Everyone who knows what podunk means, knows where podunk is. It’s out there where the flies buzz and the creek runs slowly. It’s out where there may not be cable TV or sewers. It’s where there’s probably a rural route number on the mailbox. It’s where there are more livestock than people. It’s where nothing much happens.

Podunk is where dreamers are born and escape to make their dreams come true.

When a group of writers slunk through the darkness into a New Orleans alley, nobody knew that the others were kindred souls…yet. Some common thread pulled us into that place in that moment.

As we became acquainted, the first information we elicited were our individual origin stories. Everyone else seemed to be from somewhere exciting and exotic, such as a suburb of Miami or New Orleans, or the site of historic happenings, such as Selma, Alabama, or somewhere with lush landscapes such as Montana and Missouri.

Not me. I was from a rural village in Indiana called Honey Creek.

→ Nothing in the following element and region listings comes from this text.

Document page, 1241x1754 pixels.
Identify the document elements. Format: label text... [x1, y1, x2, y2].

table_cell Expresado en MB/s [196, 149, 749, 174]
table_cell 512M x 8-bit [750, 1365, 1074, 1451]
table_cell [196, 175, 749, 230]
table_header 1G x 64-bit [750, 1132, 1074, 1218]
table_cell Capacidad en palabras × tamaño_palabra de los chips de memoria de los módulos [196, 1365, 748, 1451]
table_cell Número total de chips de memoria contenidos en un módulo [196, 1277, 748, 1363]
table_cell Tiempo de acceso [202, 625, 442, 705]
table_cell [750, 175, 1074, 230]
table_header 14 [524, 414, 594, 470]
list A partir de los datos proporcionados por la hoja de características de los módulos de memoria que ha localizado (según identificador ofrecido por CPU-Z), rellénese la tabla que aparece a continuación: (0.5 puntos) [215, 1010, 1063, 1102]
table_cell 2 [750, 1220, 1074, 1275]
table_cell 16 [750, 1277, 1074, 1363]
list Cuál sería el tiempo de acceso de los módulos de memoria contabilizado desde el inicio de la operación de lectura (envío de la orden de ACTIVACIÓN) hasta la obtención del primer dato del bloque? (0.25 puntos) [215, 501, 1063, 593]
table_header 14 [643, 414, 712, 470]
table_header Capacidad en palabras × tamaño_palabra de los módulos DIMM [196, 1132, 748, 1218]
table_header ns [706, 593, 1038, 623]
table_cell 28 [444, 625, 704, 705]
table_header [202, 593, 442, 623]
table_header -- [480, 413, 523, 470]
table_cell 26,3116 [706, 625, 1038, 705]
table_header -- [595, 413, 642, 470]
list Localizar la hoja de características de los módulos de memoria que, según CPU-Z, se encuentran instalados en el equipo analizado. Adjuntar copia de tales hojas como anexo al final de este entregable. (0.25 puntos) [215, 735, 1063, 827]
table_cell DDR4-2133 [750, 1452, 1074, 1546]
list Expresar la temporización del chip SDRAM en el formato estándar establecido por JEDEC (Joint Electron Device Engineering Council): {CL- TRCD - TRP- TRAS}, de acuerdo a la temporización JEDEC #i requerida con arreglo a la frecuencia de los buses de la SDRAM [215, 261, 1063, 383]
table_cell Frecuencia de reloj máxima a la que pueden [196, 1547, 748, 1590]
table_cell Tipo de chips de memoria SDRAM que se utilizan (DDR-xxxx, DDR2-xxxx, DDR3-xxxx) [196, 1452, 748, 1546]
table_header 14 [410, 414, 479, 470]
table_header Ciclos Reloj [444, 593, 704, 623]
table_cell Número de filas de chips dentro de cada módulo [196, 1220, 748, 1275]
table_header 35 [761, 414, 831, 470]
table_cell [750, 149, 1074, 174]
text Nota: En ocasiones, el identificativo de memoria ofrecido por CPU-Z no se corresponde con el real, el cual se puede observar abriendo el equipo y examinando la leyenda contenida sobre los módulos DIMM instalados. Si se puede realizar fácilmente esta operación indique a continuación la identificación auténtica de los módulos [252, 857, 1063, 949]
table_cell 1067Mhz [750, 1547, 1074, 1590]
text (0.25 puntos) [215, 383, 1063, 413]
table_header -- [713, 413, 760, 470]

When asked, I said I was from Podunk. It was true. Nobody would have the remotest clue where that was. Nothing happened there and nobody remotely famous for more than a century had come from Honey Creek. There were maybe one hundred people in the place I grew up. When the postmistress died, the postal service took away the ZIP code and turned it into a rural route. It no longer even appears on Google maps unless you know where to find it and zoom in all the way.

The word Podunk resonated with some of them, too. While we were trying to come up with a name for our band of writers, somehow Podunk stuck. As writers do, we transformed it with the magic of wordsmithing to Peauxdunque, thus taking what could have been a liability and turning it into an asset, a badge of honor.

Whatever banality in their Podunks sparked their imaginations was as fertile as the land in which they were found. The magic of the city of New Orleans drew us together, like moths to the wondrous world of butterflies. We each found our way to that moment and each other as though it was the most natural thing in the world. It is an exceptional honor to be associated with such a stellar group of people.